Stored data entries
=-=-=

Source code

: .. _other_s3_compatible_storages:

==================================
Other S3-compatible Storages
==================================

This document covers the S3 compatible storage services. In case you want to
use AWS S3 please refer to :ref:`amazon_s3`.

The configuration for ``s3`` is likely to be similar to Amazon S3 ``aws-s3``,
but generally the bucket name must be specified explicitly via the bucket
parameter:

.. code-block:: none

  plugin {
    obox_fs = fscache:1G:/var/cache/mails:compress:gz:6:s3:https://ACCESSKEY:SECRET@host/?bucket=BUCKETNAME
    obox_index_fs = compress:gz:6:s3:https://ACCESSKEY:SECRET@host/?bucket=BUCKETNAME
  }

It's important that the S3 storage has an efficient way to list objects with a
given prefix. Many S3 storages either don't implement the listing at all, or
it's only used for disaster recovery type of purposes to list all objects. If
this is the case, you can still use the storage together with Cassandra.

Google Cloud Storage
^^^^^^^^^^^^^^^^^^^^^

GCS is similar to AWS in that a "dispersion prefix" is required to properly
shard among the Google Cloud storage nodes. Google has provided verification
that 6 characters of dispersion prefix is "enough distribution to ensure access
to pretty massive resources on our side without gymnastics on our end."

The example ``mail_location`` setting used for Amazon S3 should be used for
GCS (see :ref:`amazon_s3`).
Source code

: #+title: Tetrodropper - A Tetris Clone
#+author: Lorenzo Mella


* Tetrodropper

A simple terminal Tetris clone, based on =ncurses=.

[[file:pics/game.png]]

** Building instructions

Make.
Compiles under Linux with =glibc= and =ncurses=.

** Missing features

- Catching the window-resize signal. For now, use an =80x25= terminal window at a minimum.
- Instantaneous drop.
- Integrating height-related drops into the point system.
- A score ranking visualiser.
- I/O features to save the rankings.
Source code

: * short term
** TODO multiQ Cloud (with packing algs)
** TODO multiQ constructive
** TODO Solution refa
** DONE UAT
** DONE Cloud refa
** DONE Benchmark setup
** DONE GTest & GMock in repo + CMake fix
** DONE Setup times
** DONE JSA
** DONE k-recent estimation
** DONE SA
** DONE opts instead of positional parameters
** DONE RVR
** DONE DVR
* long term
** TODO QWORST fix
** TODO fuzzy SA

=-=-=

▸ **TASK PROMPT**: All records are to be printed again, exactly and completely.

▸ **COMPLETED TASK**:
Source code

: .. _other_s3_compatible_storages:

==================================
Other S3-compatible Storages
==================================

This document covers the S3 compatible storage services. In case you want to
use AWS S3 please refer to :ref:`amazon_s3`.

The configuration for ``s3`` is likely to be similar to Amazon S3 ``aws-s3``,
but generally the bucket name must be specified explicitly via the bucket
parameter:

.. code-block:: none

  plugin {
    obox_fs = fscache:1G:/var/cache/mails:compress:gz:6:s3:https://ACCESSKEY:SECRET@host/?bucket=BUCKETNAME
    obox_index_fs = compress:gz:6:s3:https://ACCESSKEY:SECRET@host/?bucket=BUCKETNAME
  }

It's important that the S3 storage has an efficient way to list objects with a
given prefix. Many S3 storages either don't implement the listing at all, or
it's only used for disaster recovery type of purposes to list all objects. If
this is the case, you can still use the storage together with Cassandra.

Google Cloud Storage
^^^^^^^^^^^^^^^^^^^^^

GCS is similar to AWS in that a "dispersion prefix" is required to properly
shard among the Google Cloud storage nodes. Google has provided verification
that 6 characters of dispersion prefix is "enough distribution to ensure access
to pretty massive resources on our side without gymnastics on our end."

The example ``mail_location`` setting used for Amazon S3 should be used for
GCS (see :ref:`amazon_s3`).
Source code

: #+title: Tetrodropper - A Tetris Clone
#+author: Lorenzo Mella


* Tetrodropper

A simple terminal Tetris clone, based on =ncurses=.

[[file:pics/game.png]]

** Building instructions

Make.
Compiles under Linux with =glibc= and =ncurses=.

** Missing features

- Catching the window-resize signal. For now, use an =80x25= terminal window at a minimum.
- Instantaneous drop.
- Integrating height-related drops into the point system.
- A score ranking visualiser.
- I/O features to save the rankings.
Source code

: * short term
** TODO multiQ Cloud (with packing algs)
** TODO multiQ constructive
** TODO Solution refa
** DONE UAT
** DONE Cloud refa
** DONE Benchmark setup
** DONE GTest & GMock in repo + CMake fix
** DONE Setup times
** DONE JSA
** DONE k-recent estimation
** DONE SA
** DONE opts instead of positional parameters
** DONE RVR
** DONE DVR
* long term
** TODO QWORST fix
** TODO fuzzy SA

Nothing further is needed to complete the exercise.